Alice Righter Edmiston (1874–1964) was an American painter and printmaker who taught at universities and contributed to various art organizations in Lincoln, Nebraska, and one in New York City. She has been described as an impressionist-influenced artist who followed modernist trends.

== Biography ==
Alice Laura Righter, A. R. Edmiston, A. L. Edmiston, was born in Monroe, Wisconsin, in 1874, and died in Lincoln, Nebraska, in 1962, at the age of 89. She is buried in Wyuka Cemetery in Lincoln.

She moved with her family to Lincoln when she was four years old, where she attended the University of Nebraska. She was a student of Sarah W. Moore's, one year after the fine arts department had been established in Lincoln. She continued her studies at the School of the Art Institute of Chicago. After a year in Chicago, she moved to New York City and enrolled in the Art Students League. She went to Paris with one of her instructors, Frank Vincent DuMond, and stayed nine months living in the Latin Quarter. She also traveled to Arizona and New Mexico.

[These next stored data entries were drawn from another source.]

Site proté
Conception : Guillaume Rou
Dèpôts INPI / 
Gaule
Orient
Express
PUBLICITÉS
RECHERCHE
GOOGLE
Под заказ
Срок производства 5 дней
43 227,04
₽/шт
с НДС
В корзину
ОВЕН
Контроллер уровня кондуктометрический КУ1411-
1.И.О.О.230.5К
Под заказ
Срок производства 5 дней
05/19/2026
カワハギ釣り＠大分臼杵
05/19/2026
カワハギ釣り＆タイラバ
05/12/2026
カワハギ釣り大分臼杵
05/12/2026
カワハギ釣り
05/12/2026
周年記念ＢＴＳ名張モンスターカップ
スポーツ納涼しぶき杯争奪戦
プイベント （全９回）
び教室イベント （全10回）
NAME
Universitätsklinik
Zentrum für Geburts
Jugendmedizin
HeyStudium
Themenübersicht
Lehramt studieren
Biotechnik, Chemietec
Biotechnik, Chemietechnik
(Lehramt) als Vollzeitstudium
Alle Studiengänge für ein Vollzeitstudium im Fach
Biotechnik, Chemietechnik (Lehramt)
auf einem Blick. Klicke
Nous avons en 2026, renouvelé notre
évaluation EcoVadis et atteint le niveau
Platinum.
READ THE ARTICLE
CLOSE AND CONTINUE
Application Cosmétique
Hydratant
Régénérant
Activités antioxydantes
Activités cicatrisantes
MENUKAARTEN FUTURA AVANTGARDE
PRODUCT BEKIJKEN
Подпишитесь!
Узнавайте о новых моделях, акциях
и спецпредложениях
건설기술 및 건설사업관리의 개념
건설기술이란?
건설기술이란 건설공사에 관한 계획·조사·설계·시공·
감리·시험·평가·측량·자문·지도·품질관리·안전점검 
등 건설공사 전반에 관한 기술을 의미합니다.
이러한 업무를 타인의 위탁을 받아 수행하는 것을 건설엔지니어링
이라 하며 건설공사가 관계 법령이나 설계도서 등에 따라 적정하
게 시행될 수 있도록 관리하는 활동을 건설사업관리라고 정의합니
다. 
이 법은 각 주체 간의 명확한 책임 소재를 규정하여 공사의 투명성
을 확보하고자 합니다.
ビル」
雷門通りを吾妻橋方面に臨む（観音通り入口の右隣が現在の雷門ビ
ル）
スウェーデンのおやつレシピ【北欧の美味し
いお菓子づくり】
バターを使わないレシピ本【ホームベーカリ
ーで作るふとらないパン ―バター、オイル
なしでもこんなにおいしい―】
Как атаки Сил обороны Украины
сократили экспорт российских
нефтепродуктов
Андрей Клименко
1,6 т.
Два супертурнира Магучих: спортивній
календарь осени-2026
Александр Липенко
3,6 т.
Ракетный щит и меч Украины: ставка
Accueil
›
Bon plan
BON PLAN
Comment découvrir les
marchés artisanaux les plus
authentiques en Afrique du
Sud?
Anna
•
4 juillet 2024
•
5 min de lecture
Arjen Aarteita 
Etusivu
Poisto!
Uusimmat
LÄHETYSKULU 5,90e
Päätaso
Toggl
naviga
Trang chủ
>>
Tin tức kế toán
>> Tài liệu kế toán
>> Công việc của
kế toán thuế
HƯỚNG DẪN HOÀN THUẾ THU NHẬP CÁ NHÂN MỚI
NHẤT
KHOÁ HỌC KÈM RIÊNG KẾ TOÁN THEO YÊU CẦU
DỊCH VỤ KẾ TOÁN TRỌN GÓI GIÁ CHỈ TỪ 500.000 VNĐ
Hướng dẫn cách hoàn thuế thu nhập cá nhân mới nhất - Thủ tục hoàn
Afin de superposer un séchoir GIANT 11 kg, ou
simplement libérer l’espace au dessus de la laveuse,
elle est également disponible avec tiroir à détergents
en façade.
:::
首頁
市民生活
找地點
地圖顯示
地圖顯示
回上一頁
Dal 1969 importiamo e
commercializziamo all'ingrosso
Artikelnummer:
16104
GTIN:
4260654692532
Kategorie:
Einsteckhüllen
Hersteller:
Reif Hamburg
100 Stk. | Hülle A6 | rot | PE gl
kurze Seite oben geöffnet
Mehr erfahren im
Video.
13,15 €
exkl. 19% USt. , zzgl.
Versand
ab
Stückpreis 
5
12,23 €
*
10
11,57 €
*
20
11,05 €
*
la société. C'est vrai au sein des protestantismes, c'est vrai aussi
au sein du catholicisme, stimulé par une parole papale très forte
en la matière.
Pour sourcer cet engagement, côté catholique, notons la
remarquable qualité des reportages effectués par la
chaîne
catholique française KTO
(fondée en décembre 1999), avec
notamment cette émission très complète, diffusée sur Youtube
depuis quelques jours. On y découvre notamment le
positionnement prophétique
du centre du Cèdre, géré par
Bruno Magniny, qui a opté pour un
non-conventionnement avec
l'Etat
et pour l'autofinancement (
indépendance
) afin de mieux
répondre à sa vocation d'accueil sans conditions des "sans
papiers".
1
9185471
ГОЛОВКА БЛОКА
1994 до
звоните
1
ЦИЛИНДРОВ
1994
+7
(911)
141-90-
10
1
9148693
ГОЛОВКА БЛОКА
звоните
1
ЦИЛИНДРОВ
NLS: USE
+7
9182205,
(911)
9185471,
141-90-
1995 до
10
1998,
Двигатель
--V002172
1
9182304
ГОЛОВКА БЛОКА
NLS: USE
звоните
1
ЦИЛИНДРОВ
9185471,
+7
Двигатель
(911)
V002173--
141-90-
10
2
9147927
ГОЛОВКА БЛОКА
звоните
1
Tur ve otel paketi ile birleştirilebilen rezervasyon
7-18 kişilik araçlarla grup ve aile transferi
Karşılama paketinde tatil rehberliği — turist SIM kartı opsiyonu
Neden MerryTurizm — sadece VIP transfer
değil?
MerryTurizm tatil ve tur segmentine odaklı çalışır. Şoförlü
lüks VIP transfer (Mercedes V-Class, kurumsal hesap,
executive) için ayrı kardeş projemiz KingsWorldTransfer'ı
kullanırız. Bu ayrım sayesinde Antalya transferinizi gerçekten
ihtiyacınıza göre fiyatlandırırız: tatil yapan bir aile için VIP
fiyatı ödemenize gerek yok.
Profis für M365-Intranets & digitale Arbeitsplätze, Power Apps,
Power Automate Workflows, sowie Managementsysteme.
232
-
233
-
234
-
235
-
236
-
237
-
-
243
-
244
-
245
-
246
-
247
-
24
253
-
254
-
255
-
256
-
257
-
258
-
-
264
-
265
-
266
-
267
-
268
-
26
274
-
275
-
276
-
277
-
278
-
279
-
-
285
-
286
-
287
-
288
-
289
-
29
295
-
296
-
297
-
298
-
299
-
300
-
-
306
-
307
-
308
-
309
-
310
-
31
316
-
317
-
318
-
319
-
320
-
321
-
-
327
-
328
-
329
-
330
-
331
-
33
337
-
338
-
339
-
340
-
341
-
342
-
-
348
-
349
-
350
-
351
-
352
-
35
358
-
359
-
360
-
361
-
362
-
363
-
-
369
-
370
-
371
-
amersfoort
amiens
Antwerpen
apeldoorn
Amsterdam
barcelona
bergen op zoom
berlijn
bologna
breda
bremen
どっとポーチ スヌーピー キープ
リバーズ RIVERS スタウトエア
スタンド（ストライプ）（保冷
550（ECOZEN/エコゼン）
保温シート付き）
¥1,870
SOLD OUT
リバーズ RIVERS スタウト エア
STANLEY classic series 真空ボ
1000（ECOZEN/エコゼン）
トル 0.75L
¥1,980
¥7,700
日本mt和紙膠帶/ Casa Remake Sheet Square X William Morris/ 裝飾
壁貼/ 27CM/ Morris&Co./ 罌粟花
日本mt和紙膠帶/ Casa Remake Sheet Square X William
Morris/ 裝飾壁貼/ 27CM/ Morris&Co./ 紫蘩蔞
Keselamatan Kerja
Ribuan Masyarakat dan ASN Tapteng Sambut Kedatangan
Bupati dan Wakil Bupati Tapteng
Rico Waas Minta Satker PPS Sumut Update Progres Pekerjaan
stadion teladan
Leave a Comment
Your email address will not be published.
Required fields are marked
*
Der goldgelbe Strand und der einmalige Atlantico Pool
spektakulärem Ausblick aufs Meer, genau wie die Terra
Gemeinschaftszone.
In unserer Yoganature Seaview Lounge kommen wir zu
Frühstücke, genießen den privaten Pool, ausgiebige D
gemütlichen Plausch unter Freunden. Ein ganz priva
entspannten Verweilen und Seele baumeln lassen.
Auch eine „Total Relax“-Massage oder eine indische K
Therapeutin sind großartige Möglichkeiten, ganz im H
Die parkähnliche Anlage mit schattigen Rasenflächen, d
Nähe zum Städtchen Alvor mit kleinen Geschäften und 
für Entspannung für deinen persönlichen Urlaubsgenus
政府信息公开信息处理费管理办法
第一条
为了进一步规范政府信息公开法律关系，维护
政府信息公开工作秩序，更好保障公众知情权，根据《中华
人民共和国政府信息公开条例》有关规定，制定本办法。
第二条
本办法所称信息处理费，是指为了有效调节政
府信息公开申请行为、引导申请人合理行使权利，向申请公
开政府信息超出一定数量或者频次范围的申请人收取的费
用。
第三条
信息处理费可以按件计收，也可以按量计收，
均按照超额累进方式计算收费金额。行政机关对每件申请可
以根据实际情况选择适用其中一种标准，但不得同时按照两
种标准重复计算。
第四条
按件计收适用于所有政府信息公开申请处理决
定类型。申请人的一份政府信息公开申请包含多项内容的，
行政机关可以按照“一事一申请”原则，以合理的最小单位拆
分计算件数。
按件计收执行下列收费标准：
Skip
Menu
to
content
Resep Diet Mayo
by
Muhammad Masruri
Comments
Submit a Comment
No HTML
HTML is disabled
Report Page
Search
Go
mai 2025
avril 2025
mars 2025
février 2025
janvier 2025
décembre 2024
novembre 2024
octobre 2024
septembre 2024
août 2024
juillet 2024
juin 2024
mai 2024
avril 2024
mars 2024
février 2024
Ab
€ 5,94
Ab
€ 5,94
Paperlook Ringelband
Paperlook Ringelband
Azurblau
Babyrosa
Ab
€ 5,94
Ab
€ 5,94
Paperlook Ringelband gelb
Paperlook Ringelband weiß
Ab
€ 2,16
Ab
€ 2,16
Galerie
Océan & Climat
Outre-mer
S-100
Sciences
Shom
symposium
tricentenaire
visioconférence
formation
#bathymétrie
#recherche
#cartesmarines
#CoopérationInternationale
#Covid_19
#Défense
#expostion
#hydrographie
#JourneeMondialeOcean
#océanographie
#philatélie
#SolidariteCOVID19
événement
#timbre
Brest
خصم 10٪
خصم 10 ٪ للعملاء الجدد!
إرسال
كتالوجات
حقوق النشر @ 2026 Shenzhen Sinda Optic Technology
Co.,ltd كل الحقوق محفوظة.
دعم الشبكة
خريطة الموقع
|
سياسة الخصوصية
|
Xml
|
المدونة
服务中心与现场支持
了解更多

She married Arthur Edmiston, an insurance man, in Lincoln, and had three children.

== Career ==
In 1893, she taught art at the University of Nebraska and was assistant to the head of the department, Cora Parker. In 1894, she taught at the Southwest Virginia Institute in Bristol, Virginia. In 1896, she taught at Galloway College in Searcy, Arkansas.

She experimented with oil painting, watercolor, gouache, egg tempera, block prints, lithographs, and monotypes. In 1902, her work was exhibited in the first show of local artists sponsored by the Haydon Art Club, now the Sheldon Museum of Art. In 1898, one of her pastels was shown at the Trans-Mississippi Exposition, Portrait of a Lady. In 1923 she won a $100 prize for her work in the Society of Fine Arts Exhibition in Omaha, Nebraska. In 1934 she was included in the Joslyn Art Museum's Five States exhibition, as she was again in 1936, 1937, 1938, 1940, and 1941. In 1941 she was given a solo show at the Joslyn that focused on her monotypes.

She was one of the first members of the Nebraska Art Association before it merged with the Haydon Art Club, and was the president of the Lincoln Artists Guild in 1920.

Her work is owned by the Vanderpoel Collection in Chicago, Lincoln Public Libraries, the Museum of Nebraska Art, and the Sheldon Museum of Art.

== Legacy ==
She was honored at Nebraska Art Association anniversary celebrations in 1938 and 1963. In 1957, an Omaha World-Herald article about her life was headlined, "A Lively Artist at Age 82."

In January 2018 an exhibition titled "Early Nebraska Women Artists" displayed Edmiston's art at the Peru State Art Gallery as a project of the Museum of Nebraska Art with support from a grant from the Nebraska Arts Council and the Nebraska Cultural Endowment.